Депортации народов, произведенные 80 лет назад, — этнические чистки по-сталински. Издание «Новая газета Европа» рассказывает, как менялось отношение к памяти о них сперва со стороны советской, а потом и российской власти. Перепечатываем этот текст с сокращениями — он остается актуальным и для Беларуси.
Масштаб преступлений
По обвинению в коллаборационизме за несколько недель февраля — марта 1944 года в Сибирь и в Центральную Азию выслали, по подсчетам историка Павла Поляна, более 478 тысяч чеченцев и ингушей. Их обвиняли в «массовом коллаборационизме».
Но они были не единственными народами, подвергшимися тотальным депортациям. Первыми стали карачаевцы: в ноябре 1943 года НКВД репрессировал весь народ — почти 70 тысяч человек. Даже 2,5 тыс. красноармейцев-карачаевцев были демобилизованы и отправлены в спецкомендатуры. Затем пришли за калмыками — 93 тысячи отправились в изгнание в декабре 1943 — январе 1944 года. Еще 4,1 тысячи человек собрали по другим областям России и тоже депортировали. В марте настала очередь балкарцев — 37 тысяч человек. А в мае 1944-го, после освобождения Крыма, в Центральную Азию отправили 191 тысячу крымских татар.

> ВАШЕ ЗАДАНИЕ:
Какой народ, согласно фрагменту о депортациях народов, первым подвергся тотальной депортации и сколько человек было тогда репрессировано?

> ИСХОДНЫЕ ДАННЫЕ:
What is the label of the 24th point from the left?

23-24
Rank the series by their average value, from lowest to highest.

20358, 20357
* * *
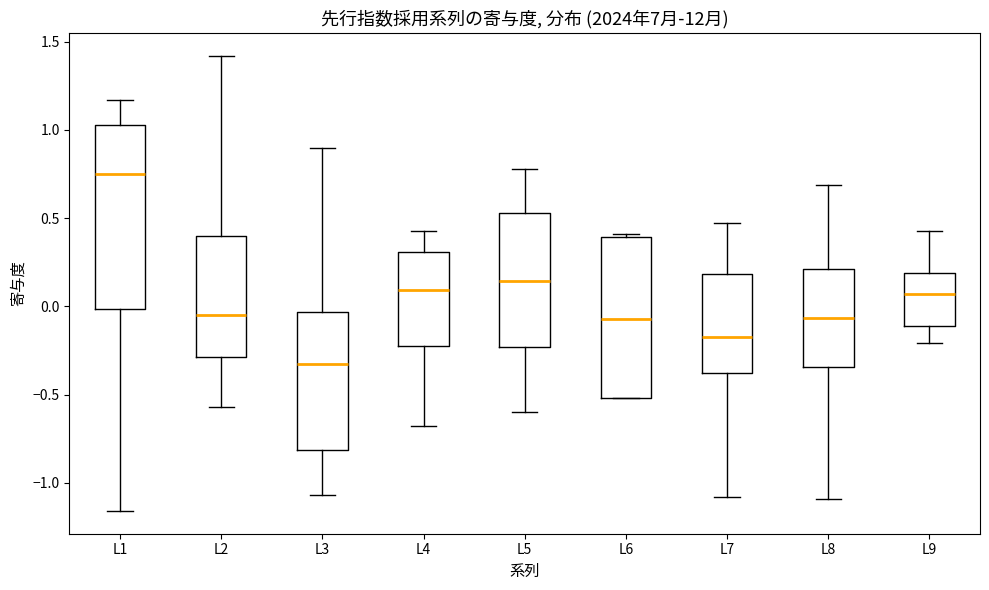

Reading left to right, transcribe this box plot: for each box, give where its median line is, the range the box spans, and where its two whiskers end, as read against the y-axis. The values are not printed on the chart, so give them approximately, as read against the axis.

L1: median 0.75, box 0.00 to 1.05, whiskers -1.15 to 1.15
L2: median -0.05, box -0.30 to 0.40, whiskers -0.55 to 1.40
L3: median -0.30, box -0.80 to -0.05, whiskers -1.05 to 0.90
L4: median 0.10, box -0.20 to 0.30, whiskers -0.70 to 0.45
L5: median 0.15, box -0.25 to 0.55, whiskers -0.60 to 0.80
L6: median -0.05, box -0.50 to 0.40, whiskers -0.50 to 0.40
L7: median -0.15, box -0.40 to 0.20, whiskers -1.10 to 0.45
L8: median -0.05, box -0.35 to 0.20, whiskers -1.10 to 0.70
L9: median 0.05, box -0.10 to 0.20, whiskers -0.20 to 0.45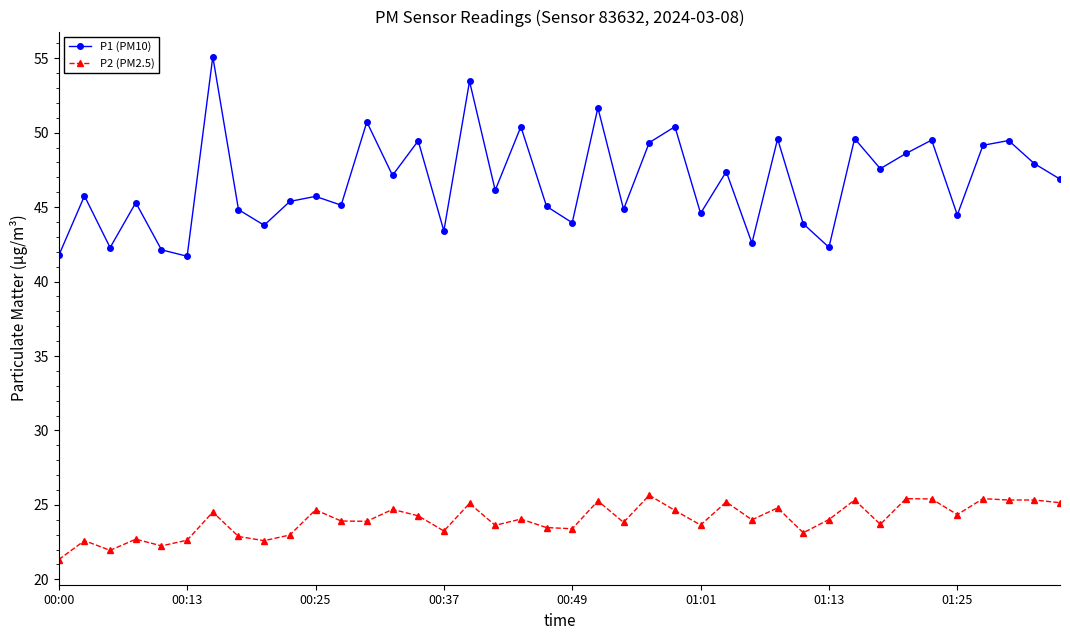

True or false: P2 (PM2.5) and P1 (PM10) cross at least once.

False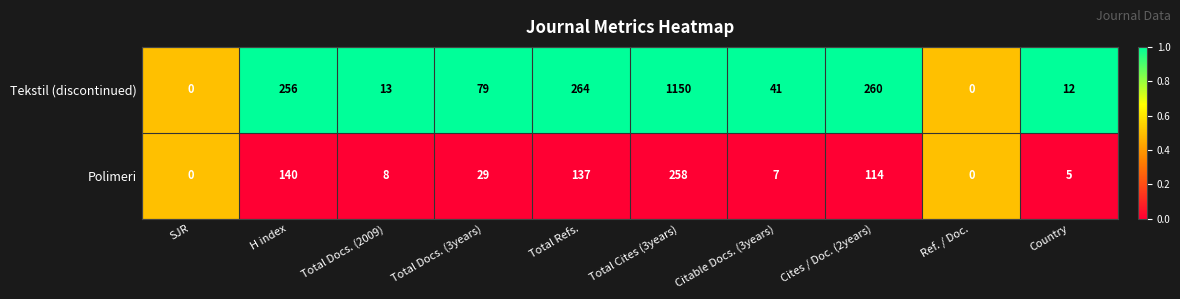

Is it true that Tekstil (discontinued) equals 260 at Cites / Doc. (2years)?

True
--
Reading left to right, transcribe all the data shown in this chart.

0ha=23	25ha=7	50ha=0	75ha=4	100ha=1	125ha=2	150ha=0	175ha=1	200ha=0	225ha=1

> ПОЛЕ ОТВЕТА:
Карачаевцы: в ноябре 1943 года НКВД репрессировал весь народ, почти 70 тысяч человек.